◆ **PROBLEM TO WORK ON**
Please retype the data in full and exactly; the pictures are not part of the copy.

◆ **SOURCE MATERIAL**
+ + + + +

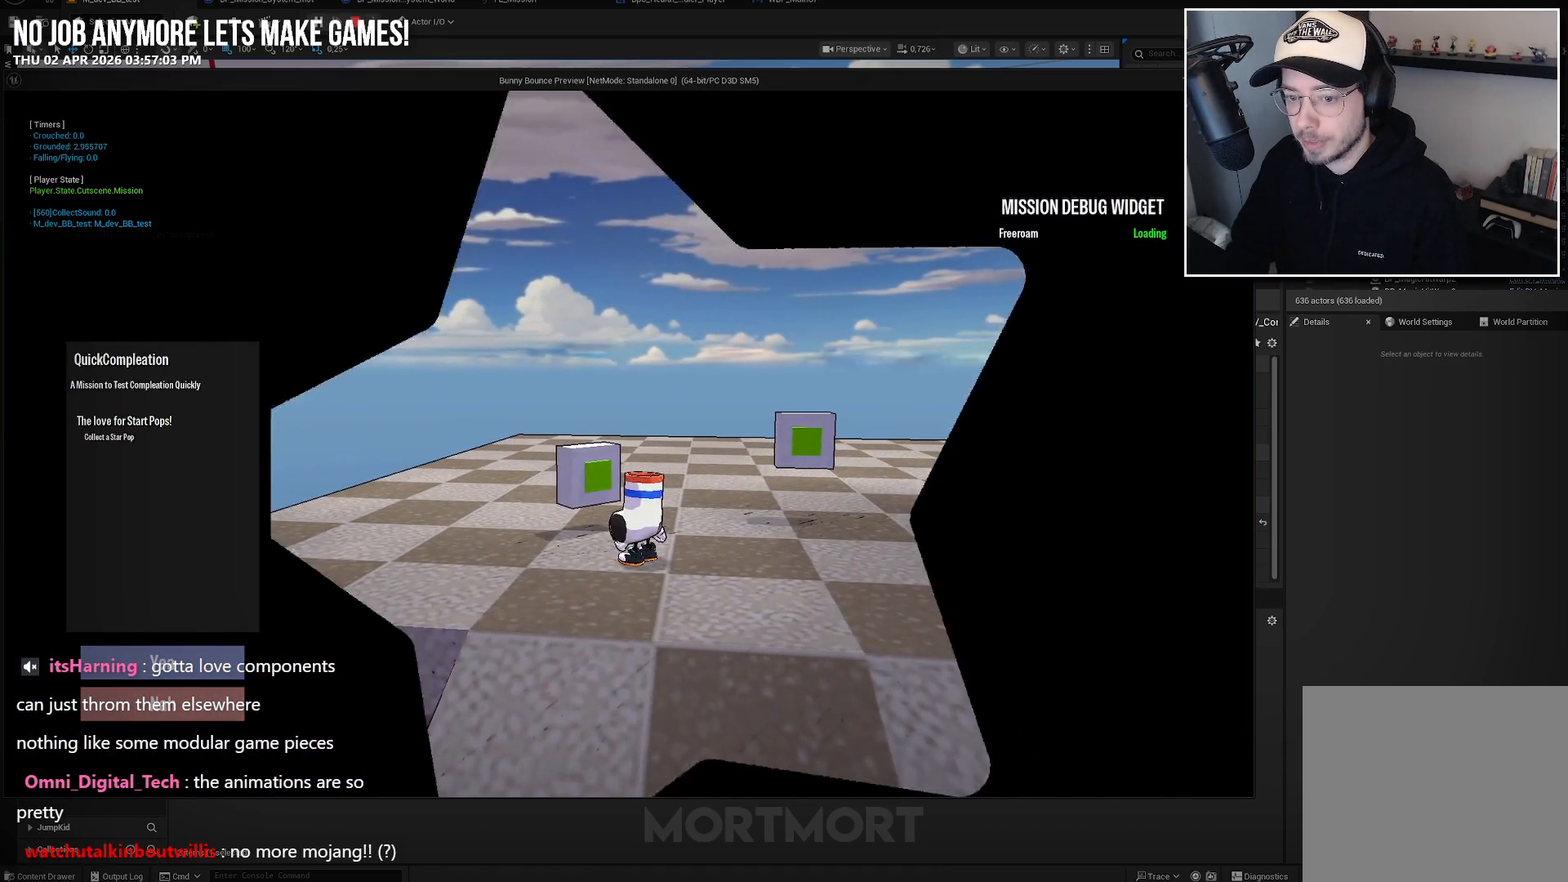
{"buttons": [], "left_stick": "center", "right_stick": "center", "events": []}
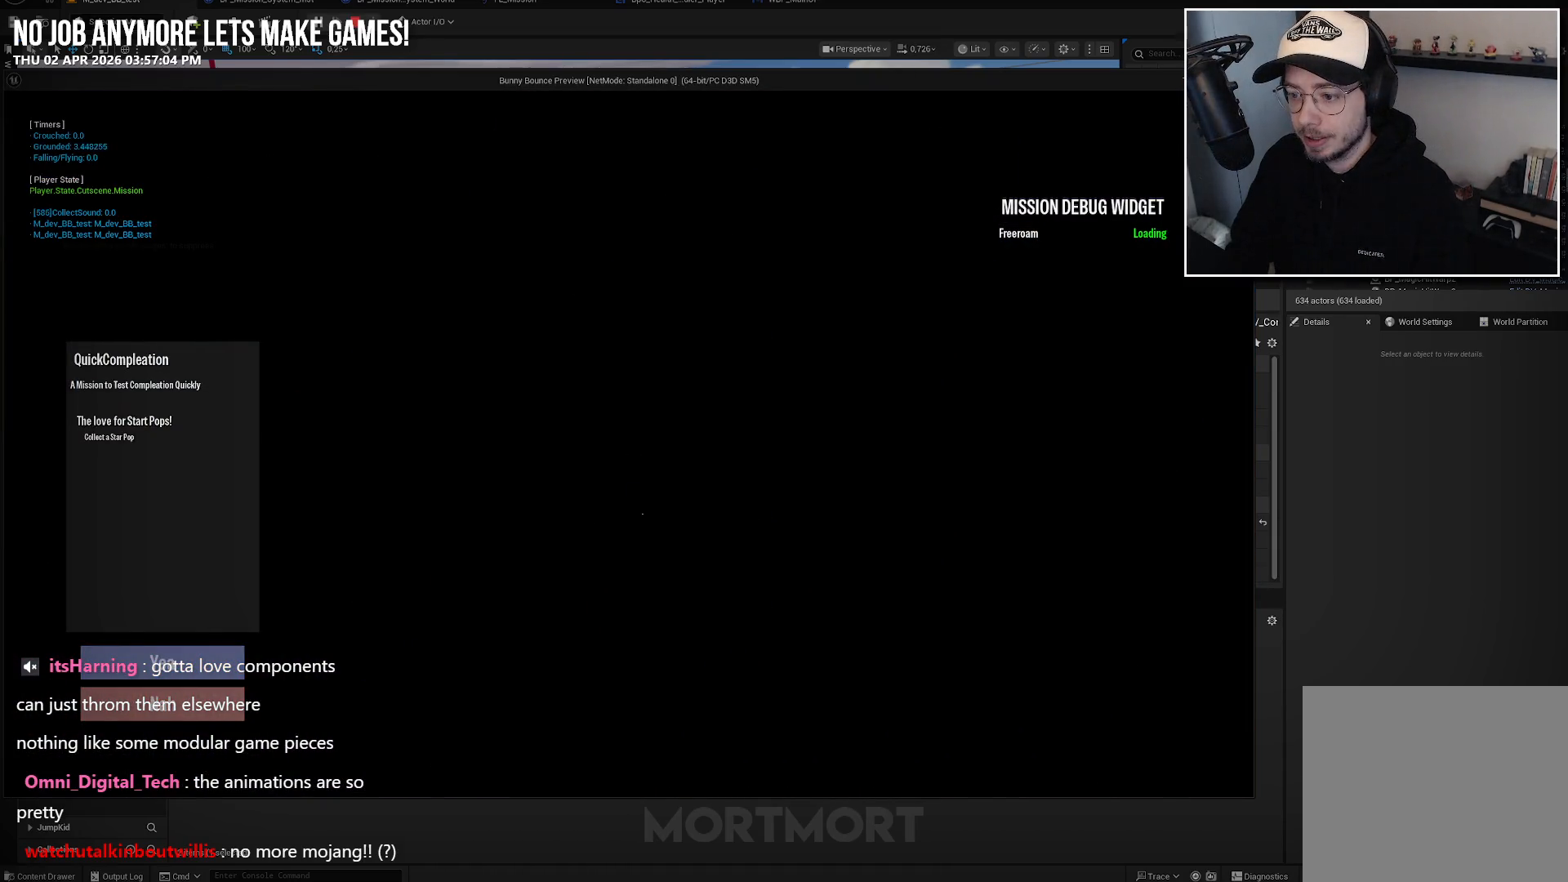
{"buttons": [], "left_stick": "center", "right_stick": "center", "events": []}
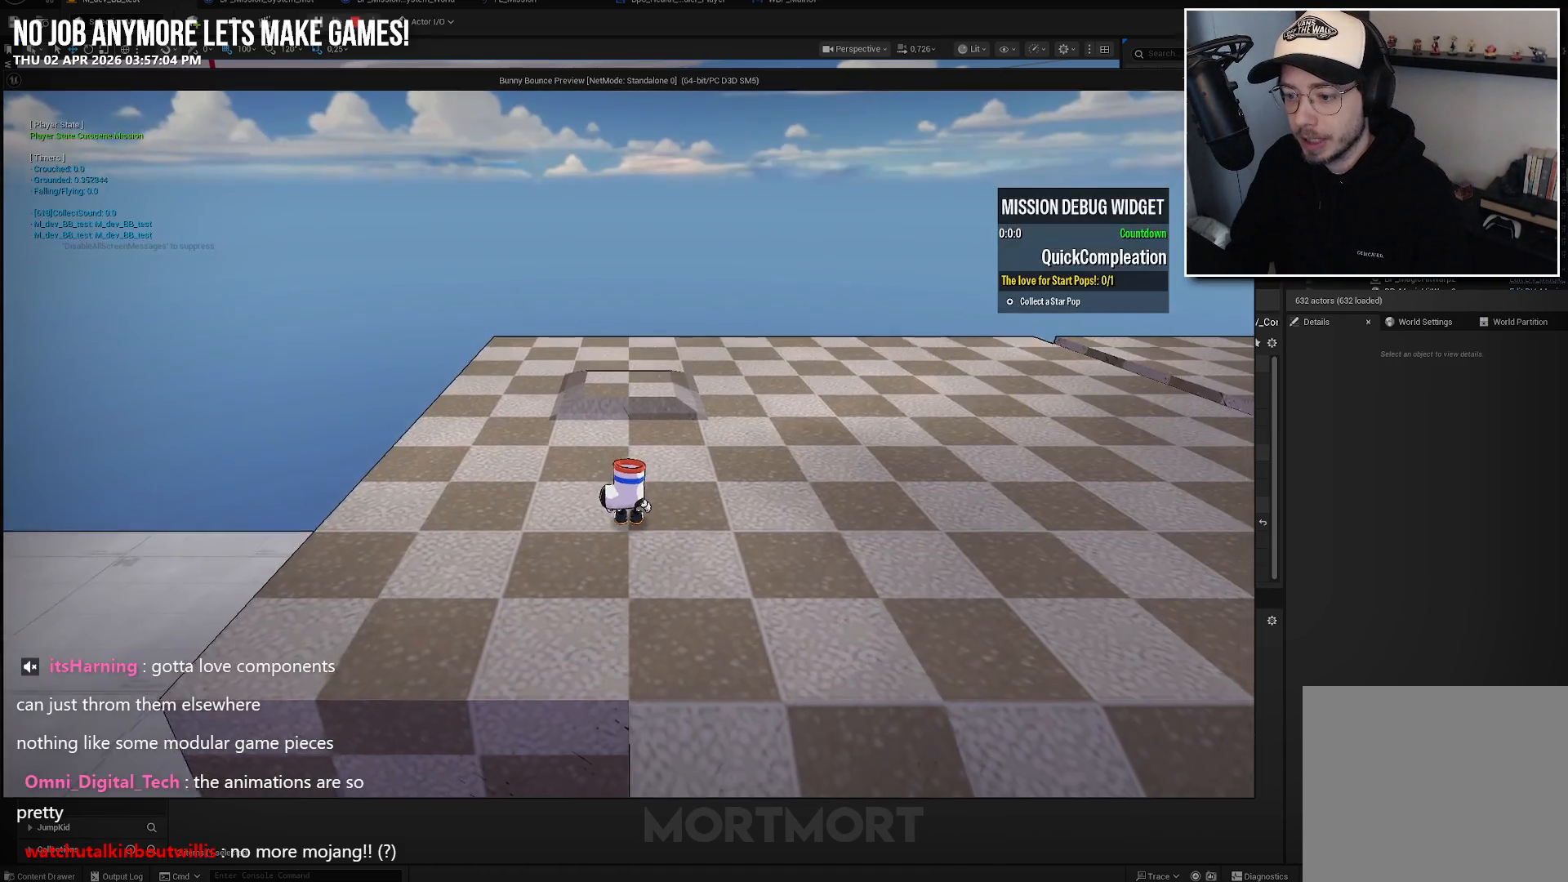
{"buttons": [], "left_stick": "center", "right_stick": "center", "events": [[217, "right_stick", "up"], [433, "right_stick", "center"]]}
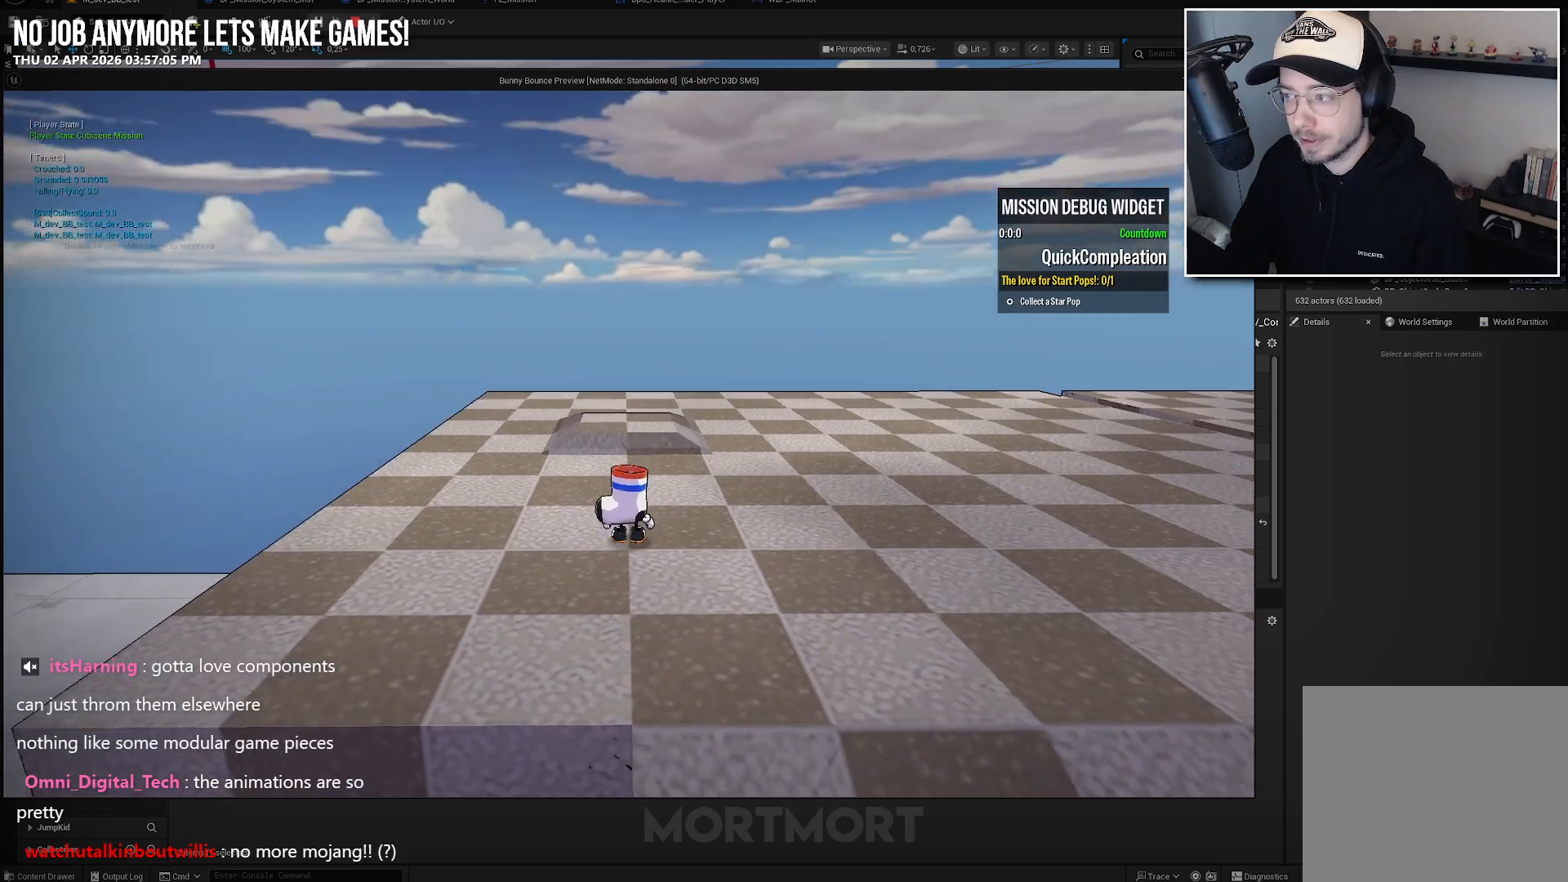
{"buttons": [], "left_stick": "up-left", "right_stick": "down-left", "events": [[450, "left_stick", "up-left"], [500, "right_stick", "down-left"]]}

+ + + + +

◆ **PROBLEM SOLUTION**
{"buttons": [], "left_stick": "center", "right_stick": "center", "events": []}
{"buttons": [], "left_stick": "center", "right_stick": "center", "events": []}
{"buttons": [], "left_stick": "center", "right_stick": "center", "events": [[217, "right_stick", "up"], [433, "right_stick", "center"]]}
{"buttons": [], "left_stick": "up-left", "right_stick": "down-left", "events": [[450, "left_stick", "up-left"], [500, "right_stick", "down-left"]]}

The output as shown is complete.